Acercándose a un rústico banco de trabajo, Carlos, quien a pesar de ser un excelente pintor nunca se había atrevido a plasmar la belleza de su amada en algún lienzo, tomó algunas herramientas de madera y comenzó a darle el toque final a ese rostro. Los detalles a corregir eran mínimos, pero consumieron minutos que se transformaron en horas. Con el correr de las horas llegó la tarde y antes que ésta se cubriera con el velo de la noche los dos artistas, el escultor y el pintor, teniendo de testigo a la bella estatua, cruzaron otra mirada de complicidad con la que sellaron un silencioso pacto.

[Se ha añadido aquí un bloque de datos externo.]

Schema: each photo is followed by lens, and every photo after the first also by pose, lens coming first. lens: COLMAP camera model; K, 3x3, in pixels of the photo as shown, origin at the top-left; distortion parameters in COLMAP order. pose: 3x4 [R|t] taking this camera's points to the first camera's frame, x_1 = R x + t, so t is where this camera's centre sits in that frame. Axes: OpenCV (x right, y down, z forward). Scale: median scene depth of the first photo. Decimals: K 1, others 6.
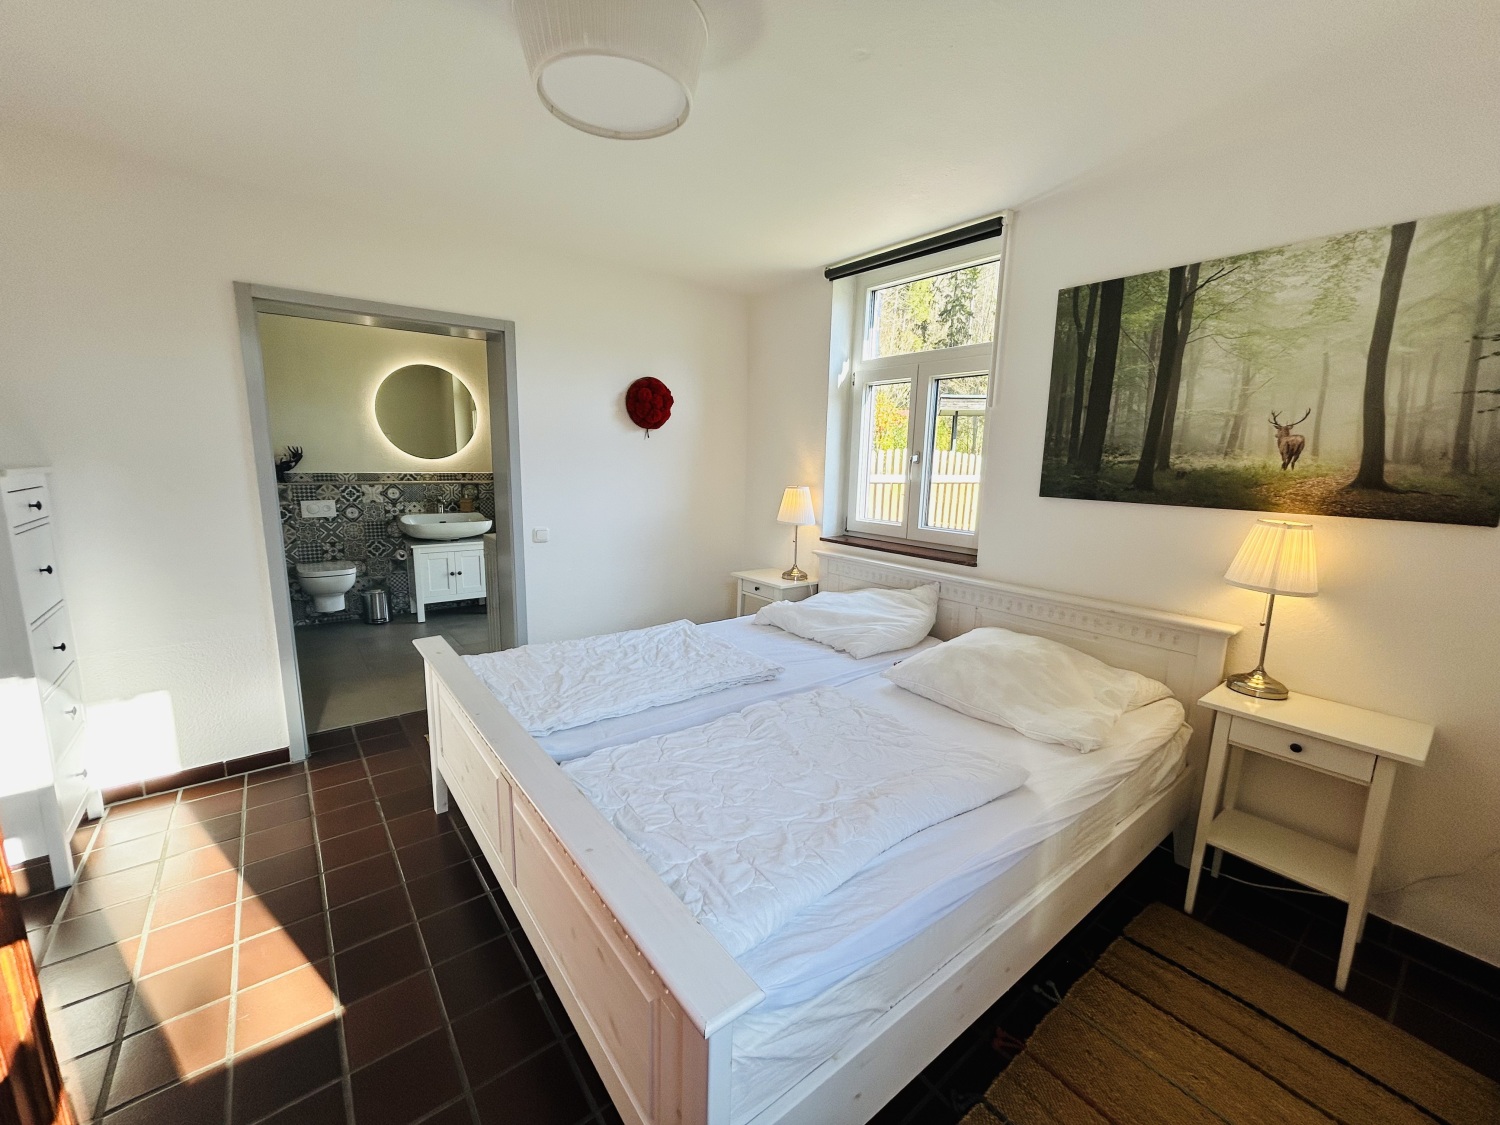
lens RADIAL K [[607.5, 0, 745.3], [0, 607.5, 564.1], [0, 0, 1]] dist [0.000530, 0.001836]
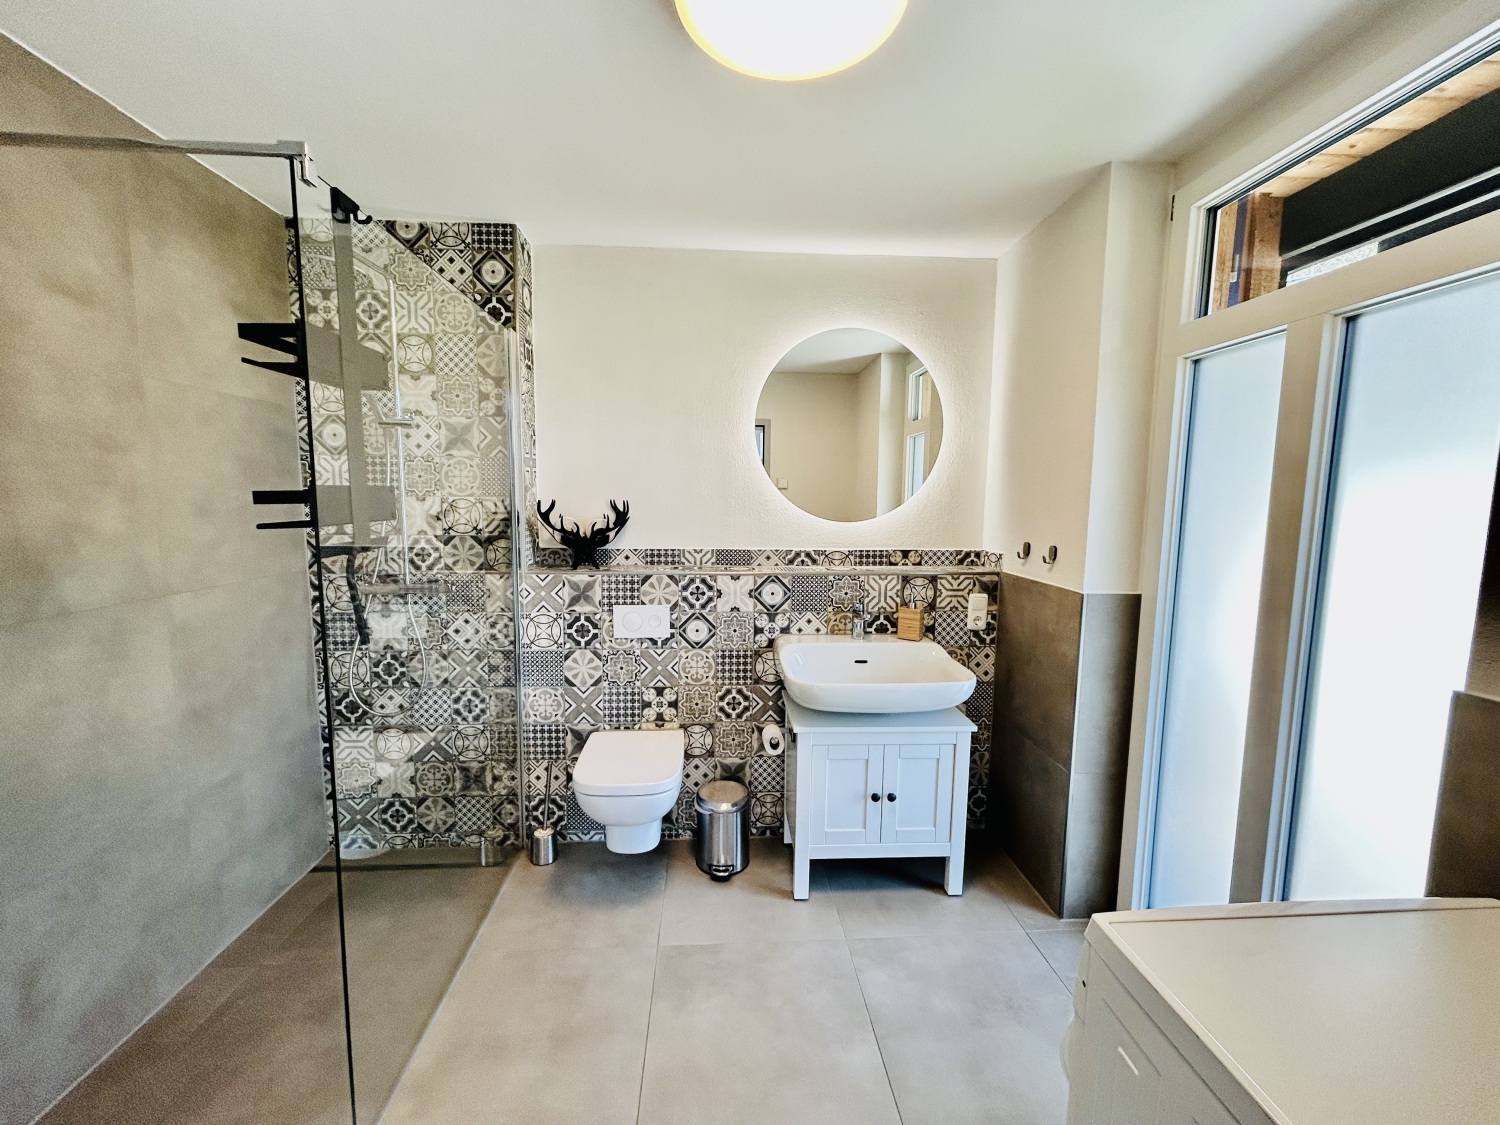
lens RADIAL K [[607.5, 0, 746.3], [0, 607.5, 562.5], [0, 0, 1]] dist [0.000530, 0.001836]
pose [[0.828180, 0.042807, -0.558825, -0.586006], [-0.089439, 0.994396, -0.056375, -0.200082], [0.553280, 0.096670, 0.827367, 1.049517]]
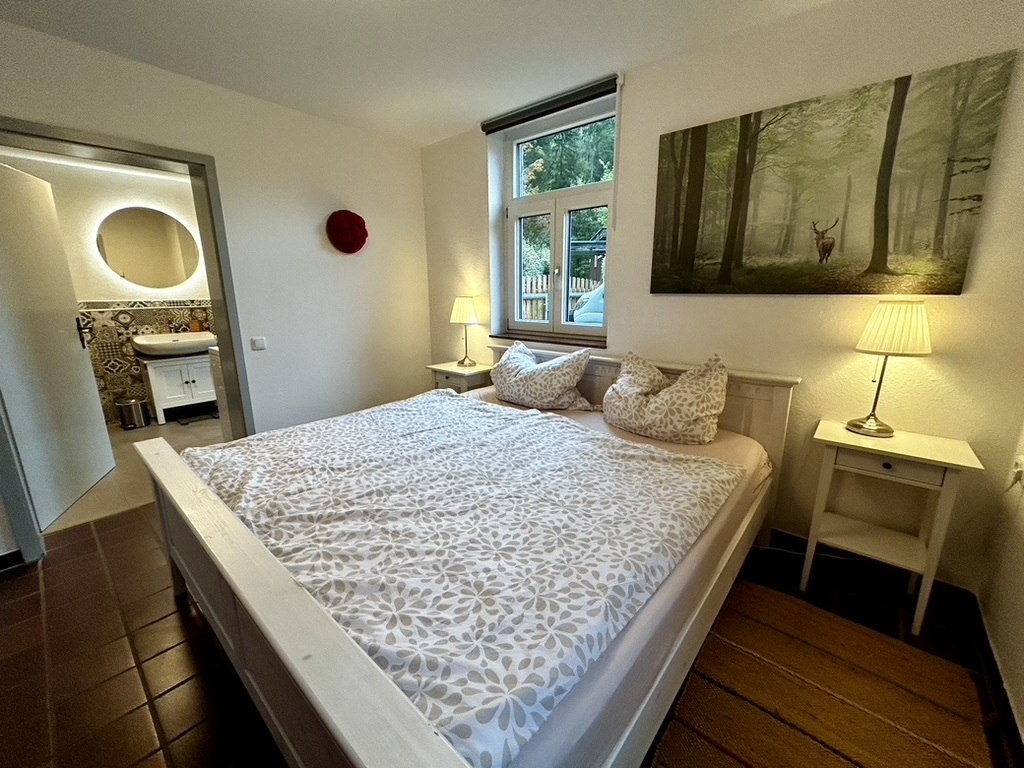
lens RADIAL K [[414.7, 0, 502.1], [0, 414.7, 379.1], [0, 0, 1]] dist [0.000530, 0.001836]
pose [[0.982481, -0.071032, 0.172297, -0.018201], [0.063647, 0.996816, 0.048022, 0.015405], [-0.175160, -0.036214, 0.983874, 0.143217]]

Cuando él llegó ella ya lo esperaba, pero no hubo ningún reproche de su parte, de hecho lo esperaba en la alcoba y ahí empezó a cumplirse el pacto convenido entre el escultor y el pintor. Ella, entre sollozos y susurros, sintió que cada centímetro de su cuerpo fue acariciado como nunca antes, sin prisas, pero sí con un moderado vigor y un pausado asombro. La habitual frugalidad de palabras del artista se diluyó entre una agitada y rítmica respiración que se transfiguró en orgásmico placer que los llevó a un reposado sueño. Todavía era medianoche cuando él se levantó, hacía calor y ella mostraba la desnudez de su exquisita espalda. Procurando no perturbar su sueño, él se acercó al balcón en busca de un poco de aire fresco, al abrir la ventana y atisbar la montaña de su morada, recordó el pacto y enseguida se encaminó hacia el taller del artista, dispuesto a cumplirlo. Cuando el alboroto de unos exaltados noctívagos la despertó, ella instintivamente buscó el cuerpo de Carlos, pero su lugar estaba vacío. Este hueco la obligó a girar su desnudez y al hacerlo percibió luz en el taller. No era su costumbre interferir en el trabajo de su compañero, pero esta vez la curiosidad pudo más y al abrir la puerta del estudio lo sorprendió absorto en una pequeña escultura. La hermosa escultura de cera, montada en una base rectangular de aproximadamente 15 por 10 centímetros, era una mujer desnuda recostada casi boca abajo, a cuyos pies estaban las diminutas figuras de las mascotas de Carlos, quien, por su polvoriento rostro y el júbilo de ellas, parecía que acababa de regresar de su paseo por el Cerro de la Bufa.